The cellulose content in each serving of instant cereal is 3 to 4 grams. Sprinkle oatmeal on the meatloaf instead of bread crumbs. But of course, oatmeal is the most recommended. You can add any food you like to porridge, even beef balls, so a healthy breakfast will be irresistible.
Six sardines
Rich in protein and omega-3 fatty acids, it can maintain body muscle mass. Moreover, the characteristics of low mercury content and high calcium content make this small fish very suitable for pregnant women.

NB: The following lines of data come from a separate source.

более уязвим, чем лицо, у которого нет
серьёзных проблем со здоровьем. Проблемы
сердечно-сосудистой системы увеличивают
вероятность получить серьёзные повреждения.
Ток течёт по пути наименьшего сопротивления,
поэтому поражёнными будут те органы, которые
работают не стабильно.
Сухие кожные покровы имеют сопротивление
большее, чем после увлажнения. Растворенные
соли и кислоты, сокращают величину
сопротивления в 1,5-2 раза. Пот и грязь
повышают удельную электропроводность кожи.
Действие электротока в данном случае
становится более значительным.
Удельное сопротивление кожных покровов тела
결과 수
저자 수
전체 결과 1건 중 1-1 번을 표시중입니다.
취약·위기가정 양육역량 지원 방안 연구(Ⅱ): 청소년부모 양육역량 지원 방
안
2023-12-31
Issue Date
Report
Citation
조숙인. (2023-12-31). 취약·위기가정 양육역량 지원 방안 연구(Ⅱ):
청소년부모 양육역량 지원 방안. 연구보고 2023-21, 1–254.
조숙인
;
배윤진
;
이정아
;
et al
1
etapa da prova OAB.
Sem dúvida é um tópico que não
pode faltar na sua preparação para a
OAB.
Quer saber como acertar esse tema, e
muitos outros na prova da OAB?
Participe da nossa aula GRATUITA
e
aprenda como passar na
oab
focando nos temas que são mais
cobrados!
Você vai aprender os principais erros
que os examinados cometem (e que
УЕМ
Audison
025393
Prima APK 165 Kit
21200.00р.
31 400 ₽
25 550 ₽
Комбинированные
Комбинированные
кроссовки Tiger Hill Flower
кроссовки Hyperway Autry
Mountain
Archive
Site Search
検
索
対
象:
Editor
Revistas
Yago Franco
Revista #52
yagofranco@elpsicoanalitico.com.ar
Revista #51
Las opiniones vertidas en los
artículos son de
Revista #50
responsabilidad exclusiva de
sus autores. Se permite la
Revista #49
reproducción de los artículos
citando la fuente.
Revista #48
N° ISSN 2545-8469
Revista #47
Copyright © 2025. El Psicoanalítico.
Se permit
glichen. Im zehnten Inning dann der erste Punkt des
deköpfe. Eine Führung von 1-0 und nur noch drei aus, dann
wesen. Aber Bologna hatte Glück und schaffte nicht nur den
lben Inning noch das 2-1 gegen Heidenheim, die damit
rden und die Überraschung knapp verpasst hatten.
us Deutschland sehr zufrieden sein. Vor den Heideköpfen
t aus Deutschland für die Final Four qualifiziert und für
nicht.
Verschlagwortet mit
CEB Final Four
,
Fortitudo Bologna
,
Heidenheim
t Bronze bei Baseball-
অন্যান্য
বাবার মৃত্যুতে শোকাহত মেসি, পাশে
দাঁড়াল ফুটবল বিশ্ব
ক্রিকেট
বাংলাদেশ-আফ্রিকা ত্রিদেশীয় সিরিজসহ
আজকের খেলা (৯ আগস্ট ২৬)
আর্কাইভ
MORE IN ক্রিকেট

If you don't like the taste of this fish, soak it in milk for an hour and it will have no taste at all. In all recipes based on anchovies, sardines can be used instead of anchovies. Or mix the whole sardine with onion foam, fresh spices and chopped persimmon pepper, put it on rye bread or black bread, and add a slice of cheese to bake.
7 buckwheat noodles
Buckwheat has a high fiber content, and unlike most carbohydrates, it contains protein. These two nutrients make buckwheat noodles feel full, so it is easier to control the amount of buckwheat noodles than ordinary noodles.
Cooking buckwheat noodles: cover and cook slowly. If you cook a light meal, add broccoli, carrots, mushrooms and onions.
8 blueberries
All berries are good for your health, but blue fruits are the best.
Studies have shown that among the fruits that are often eaten, blueberry has the highest antioxidant content. The fiber content in each cup of berries is 3.6g, which can effectively prevent edible fat from being absorbed. Don't put a few blueberries on a whole bowl of cereal. Eat a whole bowl of blueberries, sprinkle some cereal on it, and add some milk or yogurt. It must be delicious
Nine olives
A cup of raw olive contains 34 calories, about 1.3g fiber, and is rich in iron and calcium. If you are not used to the taste of olives, you can choose to eat spinach, which is also rich in nutrition, especially the iron content, and of course tastes better.
Chop raw olives and mix with cooked black beans. Or cut into thin strips, add a little broth to cook, and then add a few thin slices of oranges to the cooked dish.